_Instructions for the task_
Using the records below, output the stretch that opens with the line containing "#edefe5; stroke-width: 1.5" and closes with the line containing "middle; dominant-baseline: central;", exactly and including both lines, with nothing more.

_Exercise materials_

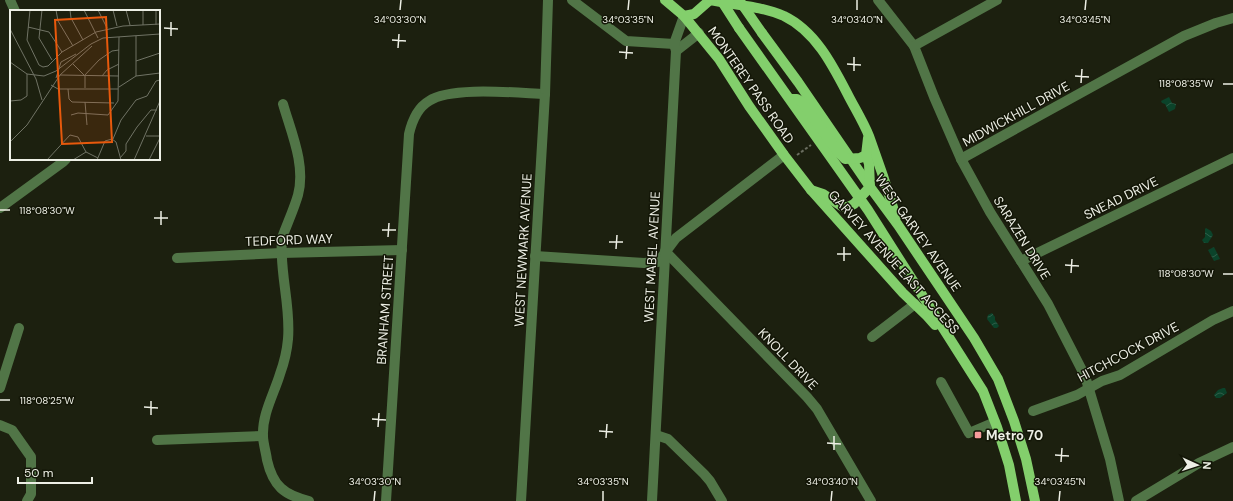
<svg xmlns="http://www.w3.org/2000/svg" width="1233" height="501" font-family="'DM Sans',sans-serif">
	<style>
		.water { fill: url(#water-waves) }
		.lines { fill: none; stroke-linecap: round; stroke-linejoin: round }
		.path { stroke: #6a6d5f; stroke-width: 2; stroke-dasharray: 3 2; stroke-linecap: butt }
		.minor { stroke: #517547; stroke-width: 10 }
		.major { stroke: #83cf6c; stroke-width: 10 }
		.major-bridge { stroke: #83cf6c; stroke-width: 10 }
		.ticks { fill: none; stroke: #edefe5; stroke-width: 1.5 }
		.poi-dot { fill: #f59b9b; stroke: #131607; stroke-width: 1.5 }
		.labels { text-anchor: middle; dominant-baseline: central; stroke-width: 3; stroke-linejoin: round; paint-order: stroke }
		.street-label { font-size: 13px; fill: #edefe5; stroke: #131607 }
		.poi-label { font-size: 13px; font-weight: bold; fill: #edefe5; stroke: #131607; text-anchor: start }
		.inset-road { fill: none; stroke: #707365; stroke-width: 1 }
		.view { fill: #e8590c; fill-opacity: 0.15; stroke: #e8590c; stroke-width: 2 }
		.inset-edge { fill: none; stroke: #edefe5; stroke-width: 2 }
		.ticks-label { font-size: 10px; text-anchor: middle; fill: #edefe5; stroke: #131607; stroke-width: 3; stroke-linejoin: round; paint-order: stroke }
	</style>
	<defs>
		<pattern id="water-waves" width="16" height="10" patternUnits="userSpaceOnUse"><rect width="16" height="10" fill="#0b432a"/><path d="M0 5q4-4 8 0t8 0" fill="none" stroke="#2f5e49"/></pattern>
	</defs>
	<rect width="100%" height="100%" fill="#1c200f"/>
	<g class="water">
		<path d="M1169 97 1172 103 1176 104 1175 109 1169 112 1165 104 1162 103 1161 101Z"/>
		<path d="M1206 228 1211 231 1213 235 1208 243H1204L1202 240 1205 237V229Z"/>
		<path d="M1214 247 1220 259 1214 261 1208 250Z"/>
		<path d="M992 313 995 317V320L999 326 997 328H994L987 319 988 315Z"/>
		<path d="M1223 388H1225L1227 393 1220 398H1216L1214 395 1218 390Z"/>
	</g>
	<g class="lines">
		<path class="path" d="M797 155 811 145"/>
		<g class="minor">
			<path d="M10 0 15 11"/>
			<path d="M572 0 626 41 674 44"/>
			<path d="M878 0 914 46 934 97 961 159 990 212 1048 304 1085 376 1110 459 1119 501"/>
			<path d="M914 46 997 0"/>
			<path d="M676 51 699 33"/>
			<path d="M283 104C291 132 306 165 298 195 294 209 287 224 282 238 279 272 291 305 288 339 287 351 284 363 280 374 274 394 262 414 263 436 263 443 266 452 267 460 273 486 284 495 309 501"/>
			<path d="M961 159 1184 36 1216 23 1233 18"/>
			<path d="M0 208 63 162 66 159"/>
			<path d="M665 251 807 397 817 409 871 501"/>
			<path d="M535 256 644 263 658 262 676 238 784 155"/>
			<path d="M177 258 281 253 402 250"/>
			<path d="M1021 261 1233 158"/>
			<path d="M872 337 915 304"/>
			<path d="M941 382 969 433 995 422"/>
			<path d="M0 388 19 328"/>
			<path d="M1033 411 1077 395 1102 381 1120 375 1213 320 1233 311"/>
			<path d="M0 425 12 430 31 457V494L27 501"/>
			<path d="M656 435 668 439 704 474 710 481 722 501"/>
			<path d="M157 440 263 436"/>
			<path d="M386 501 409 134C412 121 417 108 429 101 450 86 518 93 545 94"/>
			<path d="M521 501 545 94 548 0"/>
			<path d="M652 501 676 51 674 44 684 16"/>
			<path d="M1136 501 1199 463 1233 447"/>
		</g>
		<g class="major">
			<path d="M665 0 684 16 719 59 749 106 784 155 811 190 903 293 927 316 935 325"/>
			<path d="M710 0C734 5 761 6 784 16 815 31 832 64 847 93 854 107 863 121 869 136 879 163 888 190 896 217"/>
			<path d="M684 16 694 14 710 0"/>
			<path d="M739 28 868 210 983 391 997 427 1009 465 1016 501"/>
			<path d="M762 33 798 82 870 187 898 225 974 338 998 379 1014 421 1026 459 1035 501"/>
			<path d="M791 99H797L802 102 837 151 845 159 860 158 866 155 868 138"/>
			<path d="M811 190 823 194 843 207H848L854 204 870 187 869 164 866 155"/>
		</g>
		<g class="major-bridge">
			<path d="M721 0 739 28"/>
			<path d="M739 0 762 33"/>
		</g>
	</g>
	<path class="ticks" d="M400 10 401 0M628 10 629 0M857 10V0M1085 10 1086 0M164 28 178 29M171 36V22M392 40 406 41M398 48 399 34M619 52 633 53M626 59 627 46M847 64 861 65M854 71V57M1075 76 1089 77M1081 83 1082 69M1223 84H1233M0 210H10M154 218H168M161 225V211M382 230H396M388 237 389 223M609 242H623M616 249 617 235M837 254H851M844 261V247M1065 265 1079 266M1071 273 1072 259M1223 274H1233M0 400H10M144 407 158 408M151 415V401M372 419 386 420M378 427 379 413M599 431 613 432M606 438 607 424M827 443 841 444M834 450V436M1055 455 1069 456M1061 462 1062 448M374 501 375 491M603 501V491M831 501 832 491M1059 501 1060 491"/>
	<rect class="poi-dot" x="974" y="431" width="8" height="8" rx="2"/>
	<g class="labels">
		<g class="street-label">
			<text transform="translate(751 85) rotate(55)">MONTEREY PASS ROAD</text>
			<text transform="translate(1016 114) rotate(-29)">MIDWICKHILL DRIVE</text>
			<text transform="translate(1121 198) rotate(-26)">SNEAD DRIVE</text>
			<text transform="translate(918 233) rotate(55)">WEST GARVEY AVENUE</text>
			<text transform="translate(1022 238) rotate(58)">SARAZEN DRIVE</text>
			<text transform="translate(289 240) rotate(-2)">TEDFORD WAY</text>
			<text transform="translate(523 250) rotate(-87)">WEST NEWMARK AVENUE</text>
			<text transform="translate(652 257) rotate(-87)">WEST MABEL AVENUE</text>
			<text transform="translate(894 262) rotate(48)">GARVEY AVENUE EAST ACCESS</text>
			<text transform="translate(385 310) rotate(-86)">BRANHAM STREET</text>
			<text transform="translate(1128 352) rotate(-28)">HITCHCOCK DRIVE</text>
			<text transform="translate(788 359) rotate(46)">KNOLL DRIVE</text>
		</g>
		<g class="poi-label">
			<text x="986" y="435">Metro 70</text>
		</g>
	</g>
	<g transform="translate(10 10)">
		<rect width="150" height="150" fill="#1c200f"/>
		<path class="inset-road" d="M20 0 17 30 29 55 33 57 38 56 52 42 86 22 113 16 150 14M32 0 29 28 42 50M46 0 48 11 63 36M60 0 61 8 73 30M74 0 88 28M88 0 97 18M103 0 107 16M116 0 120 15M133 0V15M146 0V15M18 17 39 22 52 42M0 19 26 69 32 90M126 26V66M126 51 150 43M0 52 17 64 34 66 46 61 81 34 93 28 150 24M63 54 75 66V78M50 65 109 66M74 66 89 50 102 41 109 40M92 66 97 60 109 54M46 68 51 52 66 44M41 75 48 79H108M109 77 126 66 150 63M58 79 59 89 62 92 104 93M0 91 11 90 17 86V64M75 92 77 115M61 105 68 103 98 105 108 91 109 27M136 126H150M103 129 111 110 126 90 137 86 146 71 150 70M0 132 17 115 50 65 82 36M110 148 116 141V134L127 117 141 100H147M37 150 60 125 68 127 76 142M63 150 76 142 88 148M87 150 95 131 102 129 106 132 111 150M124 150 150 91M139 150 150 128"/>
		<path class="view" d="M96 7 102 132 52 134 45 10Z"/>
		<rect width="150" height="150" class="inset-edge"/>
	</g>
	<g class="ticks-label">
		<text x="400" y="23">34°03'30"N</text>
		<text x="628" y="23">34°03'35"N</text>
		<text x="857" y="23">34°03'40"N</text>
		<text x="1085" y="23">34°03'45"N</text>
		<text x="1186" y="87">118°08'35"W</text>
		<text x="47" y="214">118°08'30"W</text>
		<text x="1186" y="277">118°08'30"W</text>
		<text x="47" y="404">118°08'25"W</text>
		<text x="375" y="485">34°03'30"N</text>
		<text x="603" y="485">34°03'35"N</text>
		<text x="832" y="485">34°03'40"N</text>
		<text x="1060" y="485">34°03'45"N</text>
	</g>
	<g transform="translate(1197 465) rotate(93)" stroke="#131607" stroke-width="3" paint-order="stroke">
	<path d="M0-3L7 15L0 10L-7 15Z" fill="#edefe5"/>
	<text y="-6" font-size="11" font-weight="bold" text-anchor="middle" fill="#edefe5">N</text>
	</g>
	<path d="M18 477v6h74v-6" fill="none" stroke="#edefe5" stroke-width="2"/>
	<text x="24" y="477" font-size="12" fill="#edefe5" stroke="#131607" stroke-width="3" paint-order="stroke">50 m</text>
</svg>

_Result_
		.ticks { fill: none; stroke: #edefe5; stroke-width: 1.5 }
		.poi-dot { fill: #f59b9b; stroke: #131607; stroke-width: 1.5 }
		.labels { text-anchor: middle; dominant-baseline: central; stroke-width: 3; stroke-linejoin: round; paint-order: stroke }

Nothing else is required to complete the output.